▶ _Exercise details_
Would you output, exactly as written, the line with "Paint footstep tiles" and all lines after it to the end of the data below, and no others?

▶ _Source data_

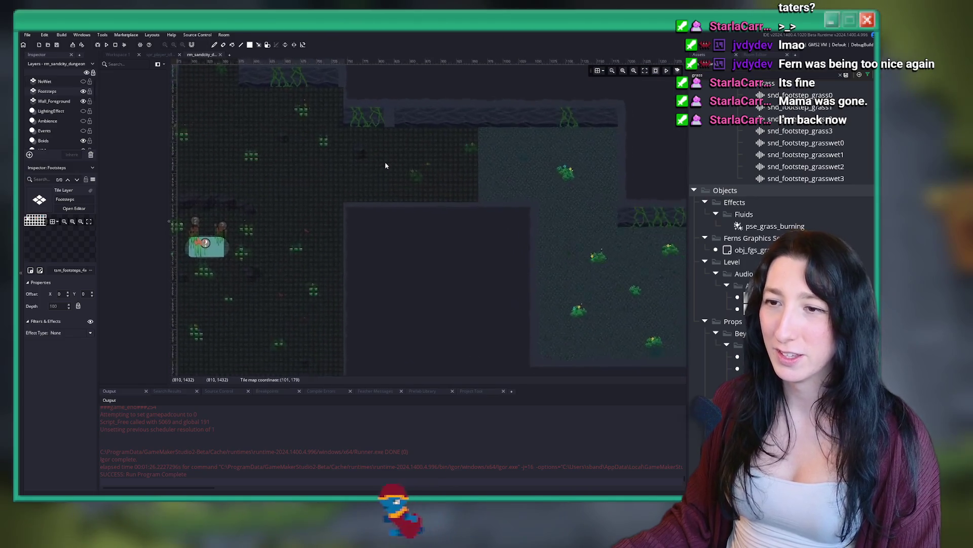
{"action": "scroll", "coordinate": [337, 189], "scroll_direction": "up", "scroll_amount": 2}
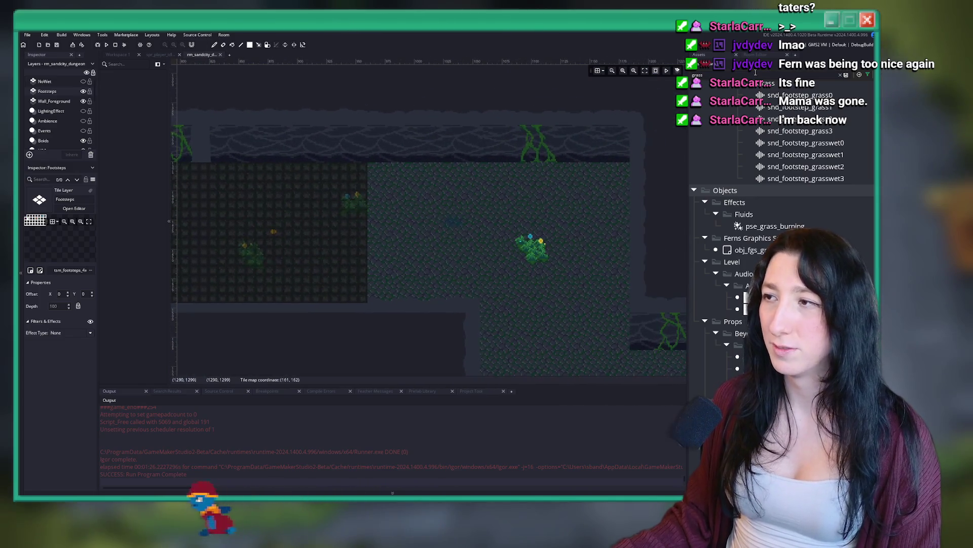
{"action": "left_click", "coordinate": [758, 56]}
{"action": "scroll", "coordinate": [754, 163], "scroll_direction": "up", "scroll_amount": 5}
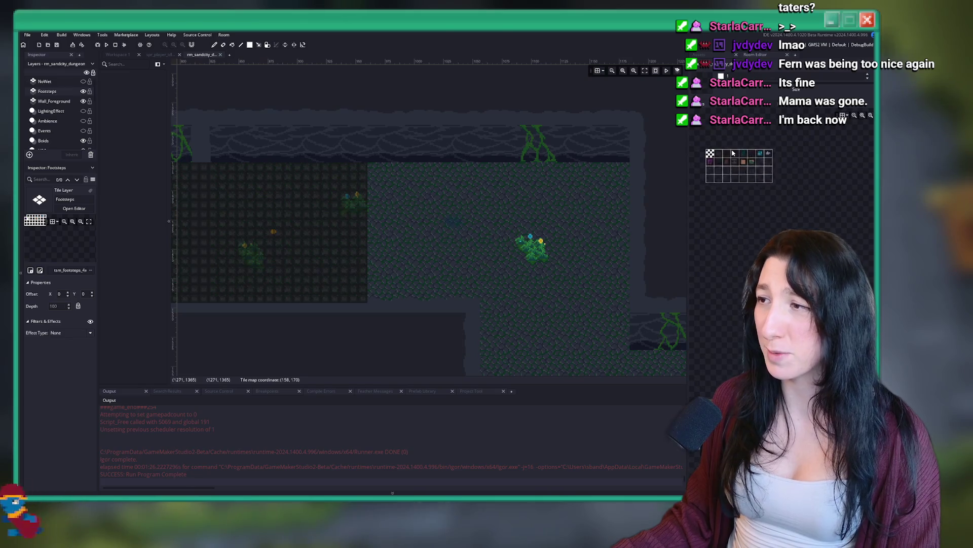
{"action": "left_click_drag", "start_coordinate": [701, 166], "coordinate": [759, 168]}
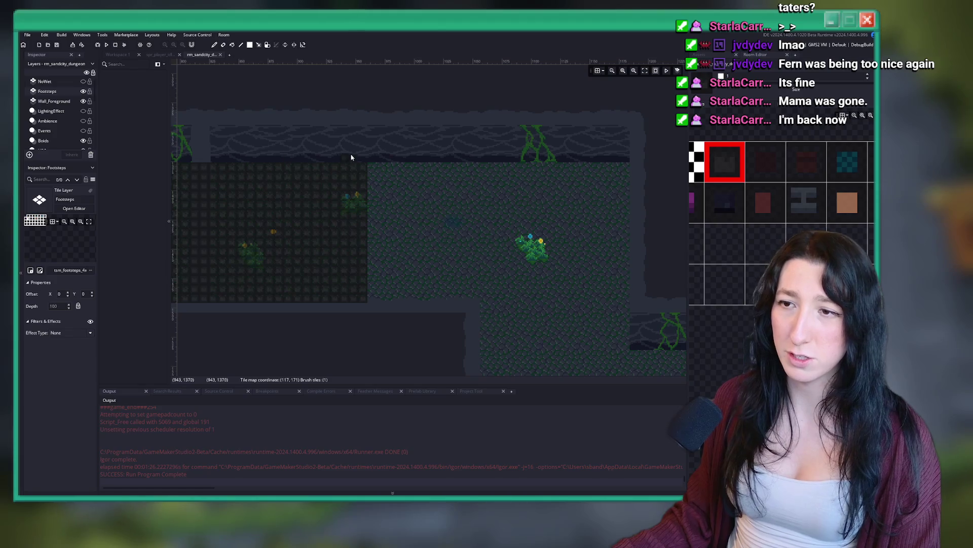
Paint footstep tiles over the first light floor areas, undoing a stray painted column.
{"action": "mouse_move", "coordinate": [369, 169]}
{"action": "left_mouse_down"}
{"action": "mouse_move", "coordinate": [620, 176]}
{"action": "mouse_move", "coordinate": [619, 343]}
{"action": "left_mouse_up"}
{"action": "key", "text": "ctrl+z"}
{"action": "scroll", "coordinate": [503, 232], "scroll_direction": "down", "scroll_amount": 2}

▶ _Written answer_
Paint footstep tiles over the first light floor areas, undoing a stray painted column.
{"action": "mouse_move", "coordinate": [369, 169]}
{"action": "left_mouse_down"}
{"action": "mouse_move", "coordinate": [620, 176]}
{"action": "mouse_move", "coordinate": [619, 343]}
{"action": "left_mouse_up"}
{"action": "key", "text": "ctrl+z"}
{"action": "scroll", "coordinate": [503, 232], "scroll_direction": "down", "scroll_amount": 2}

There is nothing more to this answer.